Recently, I attended an ATO audit for a client. This audit concentrated on employer responsibilities, which included PAYG Withholding, superannuation, FBT and contractors.
I returned to the office and had a phone message that the ATO wanted to audit another client.
Admittedly these were both ‘large payer’ clients i.e. their annual PAYG (W) obligations were greater than $1,000,000 but what it did show was the ATO were starting to take an interest.
CONSEQUENCES OF NOT PAYING ON TIME
There are some severe penalties:
- 1. Under the Superannuation Guarantee legislation, the 9% requirement is calculated on Ordinary Times Earnings, which doesn’t include overtime for example.
If you pay late, the 9% is calculated on all salaries, wages, overtime, allowances etc. etc. etc.
- 2. You have to pay 10% interest calculated back to the beginning of the quarter that is late.
- 3. You have to pay $20/employee admin fee
- 4. NONE of the above payments are tax deductible.
Pay your super guarantee requirements monthly to help minimise any problems.
As it turns out, the client who had the audit had in fact paid four months in different quarters late.

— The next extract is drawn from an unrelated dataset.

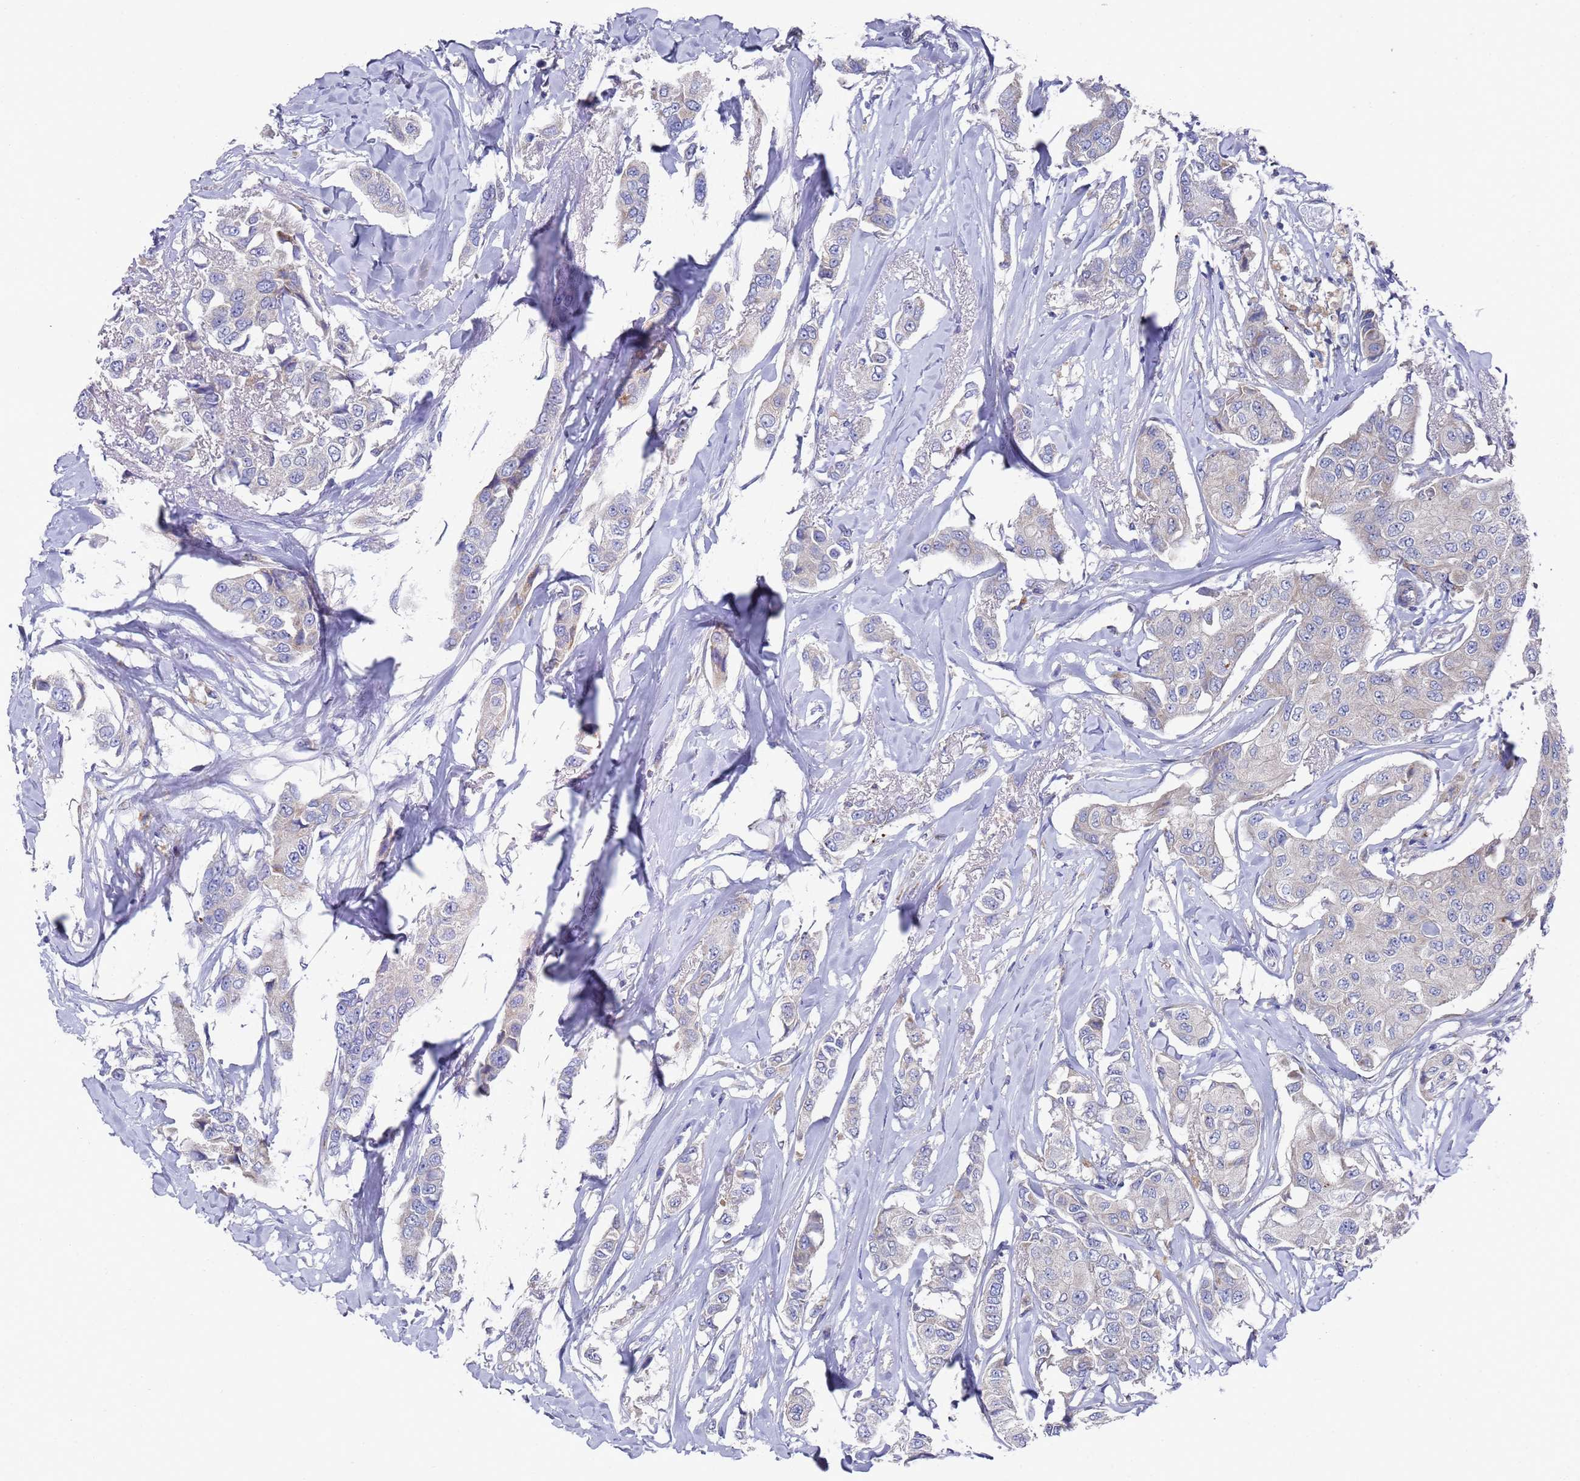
{"staining": {"intensity": "negative", "quantity": "none", "location": "none"}, "tissue": "breast cancer", "cell_type": "Tumor cells", "image_type": "cancer", "snomed": [{"axis": "morphology", "description": "Duct carcinoma"}, {"axis": "topography", "description": "Breast"}], "caption": "The image shows no staining of tumor cells in breast cancer.", "gene": "NPEPPS", "patient": {"sex": "female", "age": 80}}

We were able to ‘rearrange’ their payments to minimise the damage and whilst it was still a costly exercise, we were able to ensure this damage was reduced by over $40,000.
To help, you must contact us as soon as you know you are late paying.
This is another area that is confusing for some when it comes to super obligations.
An individual contractor is one who is not a partnership, trust or company, invoices you for more than $450 in one month and the invoice is primarily for labour i.e. more than 50%, is prima facie an employee for superannuation purposes and you must pay 9% super for the contractor on the total invoice rendered (not just the labour content).
TIP: Simple, don’t hire individual contractors but if you do, get separate invoices for labour and materials.
NOTE: An individual contractor still may not have super obligations. If he has his own employees, then he won’t as you are now contracting time to ‘get the job done’ and not for him to ‘do the job’.
If he is able to delegate the work to others in his control then he is prima facie, not an employee for superannuation guarantee purposes.